A message to the stars.
Hi Mom. So this is kind of weird! It's kind of like talking to myself, only in a closet! I'm joking, they make it nicer than a closet, there's a great chair, and a mirror so I can look in the mirror when I talk and pretend I'm you. The audio guys here are really great. They made me a free cap (soy) because of the wait as security has to iris scan now after last week's mob scene. Or else I bet the whole country would be here too! (Well, I know, the whole country can actually talk to you, they just have to go to their local mall booth and practically sell their kidney for some time.)
What do all those strangers say to you? In episode 2, remember, you were sitting starboard listening to messages and there was one from Idaho that made you blush? You sure have some fans down here! Dad says it's because of your outfits. He threw a fit because marriage doesn't end when you leave the planet blah blah (in the previews for next season, there is a wedding on ship!? Will it be you?! I won't tell Dad). I have to watch what I say though because they could use this convo on the show or wherever if they feel like it. “I'll be honest. We probably won't feel like it,” the audio guy said, giving me this weird look, but he made me sign the paperwork anyway. It wouldn't be fair to viewers if you had secret messages right?
Anyhow school is good, the sun came out. That was my day! Can't wait to see you tonight!

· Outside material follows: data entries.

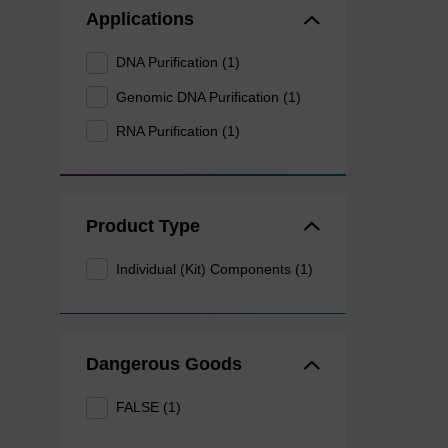
Applications
DNA Purification (1)
Genomic DNA Purification (1)
RNA Purification (1)
Product Type
Individual (Kit) Components (1)
Dangerous Goods
FALSE (1)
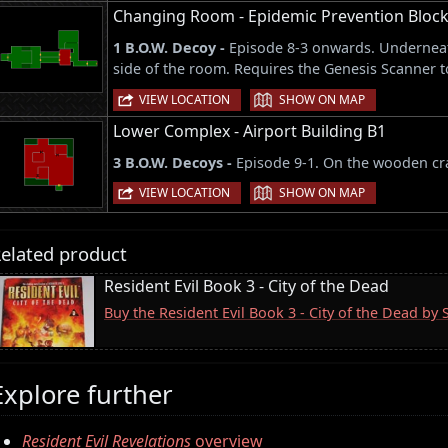
Changing Room - Epidemic Prevention Block
1 B.O.W. Decoy -
Episode 8-3 onwards. Underneat
side of the room. Requires the Genesis Scanner to
|
VIEW LOCATION
SHOW ON MAP
Lower Complex - Airport Building B1
3 B.O.W. Decoys -
Episode 9-1. On the wooden cra
|
VIEW LOCATION
SHOW ON MAP
elated product
Resident Evil Book 3 - City of the Dead
Buy the Resident Evil Book 3 - City of the Dead by
Explore further
Resident Evil Revelations
overview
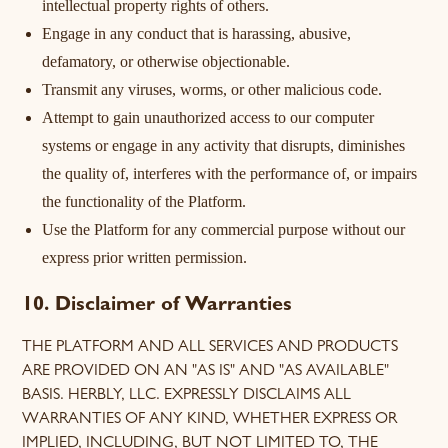
intellectual property rights of others.
Engage in any conduct that is harassing, abusive,
defamatory, or otherwise objectionable.
Transmit any viruses, worms, or other malicious code.
Attempt to gain unauthorized access to our computer
systems or engage in any activity that disrupts, diminishes
the quality of, interferes with the performance of, or impairs
the functionality of the Platform.
Use the Platform for any commercial purpose without our
express prior written permission.
10. Disclaimer of Warranties
THE PLATFORM AND ALL SERVICES AND PRODUCTS
ARE PROVIDED ON AN "AS IS" AND "AS AVAILABLE"
BASIS. HERBLY, LLC. EXPRESSLY DISCLAIMS ALL
WARRANTIES OF ANY KIND, WHETHER EXPRESS OR
IMPLIED, INCLUDING, BUT NOT LIMITED TO, THE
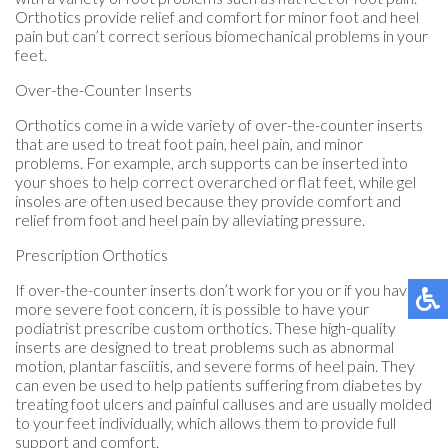
Orthotics provide relief and comfort for minor foot and heel
pain but can’t correct serious biomechanical problems in your
feet.
Over-the-Counter Inserts
Orthotics come in a wide variety of over-the-counter inserts
that are used to treat foot pain, heel pain, and minor
problems. For example, arch supports can be inserted into
your shoes to help correct overarched or flat feet, while gel
insoles are often used because they provide comfort and
relief from foot and heel pain by alleviating pressure.
Prescription Orthotics
If over-the-counter inserts don’t work for you or if you have a
more severe foot concern, it is possible to have your
podiatrist prescribe custom orthotics. These high-quality
inserts are designed to treat problems such as abnormal
motion, plantar fasciitis, and severe forms of heel pain. They
can even be used to help patients suffering from diabetes by
treating foot ulcers and painful calluses and are usually molded
to your feet individually, which allows them to provide full
support and comfort.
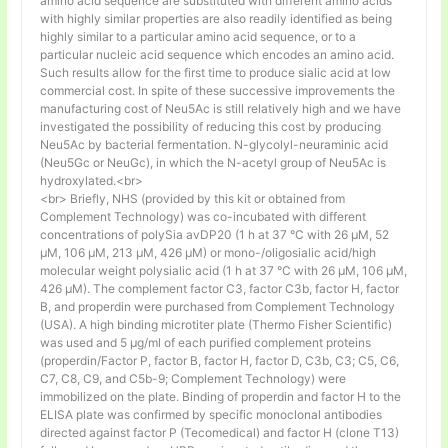
amino acid sequence are substituted with different amino acids
with highly similar properties are also readily identified as being
highly similar to a particular amino acid sequence, or to a
particular nucleic acid sequence which encodes an amino acid.
Such results allow for the first time to produce sialic acid at low
commercial cost. In spite of these successive improvements the
manufacturing cost of Neu5Ac is still relatively high and we have
investigated the possibility of reducing this cost by producing
Neu5Ac by bacterial fermentation. N-glycolyl-neuraminic acid
(Neu5Gc or NeuGc), in which the N-acetyl group of Neu5Ac is
hydroxylated.<br>
<br> Briefly, NHS (provided by this kit or obtained from
Complement Technology) was co-incubated with different
concentrations of polySia avDP20 (1 h at 37 °C with 26 µM, 52
µM, 106 µM, 213 µM, 426 µM) or mono-/oligosialic acid/high
molecular weight polysialic acid (1 h at 37 °C with 26 µM, 106 µM,
426 µM). The complement factor C3, factor C3b, factor H, factor
B, and properdin were purchased from Complement Technology
(USA). A high binding microtiter plate (Thermo Fisher Scientific)
was used and 5 μg/ml of each purified complement proteins
(properdin/Factor P, factor B, factor H, factor D, C3b, C3; C5, C6,
C7, C8, C9, and C5b-9; Complement Technology) were
immobilized on the plate. Binding of properdin and factor H to the
ELISA plate was confirmed by specific monoclonal antibodies
directed against factor P (Tecomedical) and factor H (clone T13)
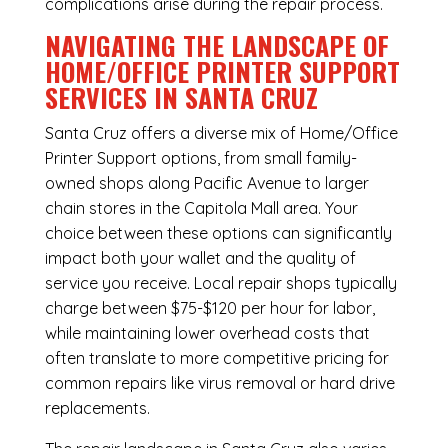
complications arise during the repair process.
NAVIGATING THE LANDSCAPE OF
HOME/OFFICE PRINTER SUPPORT
SERVICES IN SANTA CRUZ
Santa Cruz offers a diverse mix of
Home/Office
Printer Support
options, from small family-
owned shops along Pacific Avenue to larger
chain stores in the Capitola Mall area. Your
choice between these options can significantly
impact both your wallet and the quality of
service you receive. Local repair shops typically
charge between $75-$120 per hour for labor,
while maintaining lower overhead costs that
often translate to more competitive pricing for
common repairs like virus removal or hard drive
replacements.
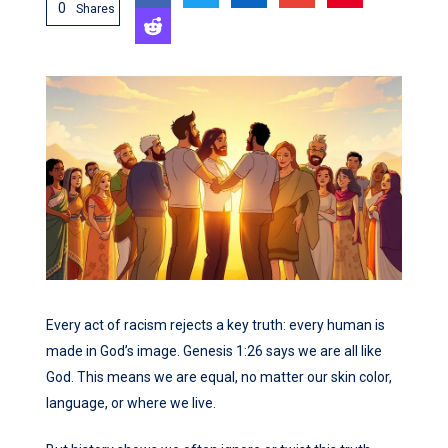
0
Shares
Every act of racism rejects a key truth: every human is
made in God’s image. Genesis 1:26 says we are all like
God. This means we are equal, no matter our skin color,
language, or where we live.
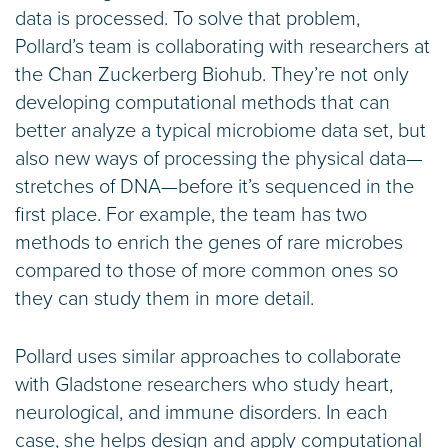
data is processed. To solve that problem,
Pollard’s team is collaborating with researchers at
the Chan Zuckerberg Biohub. They’re not only
developing computational methods that can
better analyze a typical microbiome data set, but
also new ways of processing the physical data—
stretches of DNA—before it’s sequenced in the
first place. For example, the team has two
methods to enrich the genes of rare microbes
compared to those of more common ones so
they can study them in more detail.
Pollard uses similar approaches to collaborate
with Gladstone researchers who study heart,
neurological, and immune disorders. In each
case, she helps design and apply computational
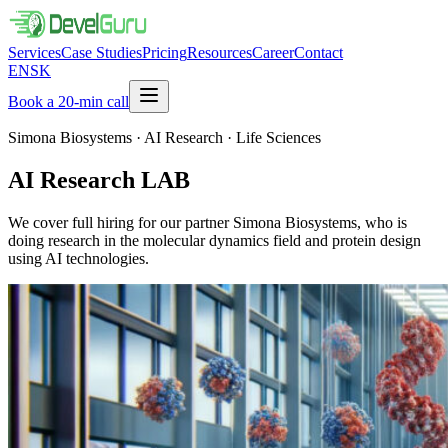
Services
Case Studies
Pricing
Resources
Career
Contact
EN
SK
Book a 20-min call
Simona Biosystems · AI Research · Life Sciences
AI Research
LAB
We cover full hiring for our partner Simona Biosystems, who is
doing research in the molecular dynamics field and protein design
using AI technologies.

Hi. It looked like you were having this really nice time up there last night. Or is that just the editing? Do you talk about me lots and they leave those parts out? I looked at the show stats and there are mostly male viewers so maybe they think mother/daughter sappy talk (I love you I love you) would bore everybody to death (I love you). I wouldn't mind though, hint hint! I think it's gruesome how the cameras are programmed to run until the end, when everybody's, you know, dead, or even after, but I bet the producers are thinking big ratings for that. Maybe they can make it tasteful through special effects. (Sorry to be gruesome!)
I turned on every picture of you in the house. They are so old school and funny! Every time I enter a room you say: “Turn off the lights, pitch in!” Then you give a little wave like you really can see me.
At school, do you remember Larry Fields? He pushed a mike in my face and asked how does it feel to be left behind. I told him what the heck, I wasn't left. He said actually I was. He said I'm the definition of being left then he zoomed in close on my face. He asked other questions and I told him my Mom isn't really responding to me so I have no idea. He called that angle “not very interesting” so the segment probably won't run on student news tonight. It would have been fun to be on TV, too. Bye!
Hey Mom. Haven't heard from you. Are you sending me lots of messages only they get erased? Dad says you might be busy with the songs they want you to learn.
Last night we watched your application as the show wasn't on. Okay, so we watched it ten times through. Do you still believe everything you said? The world is doomed blah blah all my potential going to waste blah let's give people some hope and find alternatives up there blah blah. If that's true about the world, why did you leave me here? People don't think like that anymore, by the way. I mean we're all still around, right? There are still a lot of animals, at least a lot of squirrels, for sure. Dad changed all of our light bulbs over to solar too. The new thing is being hopeful.
Do you feel small up there? I'm kind of jealous of my voice, which gets to chase after you through space.
Hello again! I asked the guy who does audio is my Mom getting this? He wiggled his eyebrows and said: “Oh sure she is.” Who knows what that means. The guy thinks it's sweet I come here every day. He asked am I going to do this my entire life and I said yes. They better not go out of business, especially as ratings aren't so hot. Dad took the batteries out of your pictures. He said your voice was going funny. Maybe it's better to buy nicer talkie frames next time? At least we can afford it now.
Did you know you weren't coming back when you applied? I'm guessing you forgot to read over the details, there was a lot of paperwork, and when you got on the ship in that fancy gold outfit, doing your special kick-and-wave, the one we practised — it looked good, Mom — maybe you didn't realize you couldn't get back to us. I guess you are living your dream now, being famous etc.
I wonder if you will meet anything out there. Is there a bonus if you do? Or if you find a planet to land on? Dad won't show me the contract. I guess that's all for now. I miss you. Maybe someone will develop faster ships so in a year or two I can get on one and catch up with you. I wouldn't want to come back either then. Oops, 8.05, time to tune in.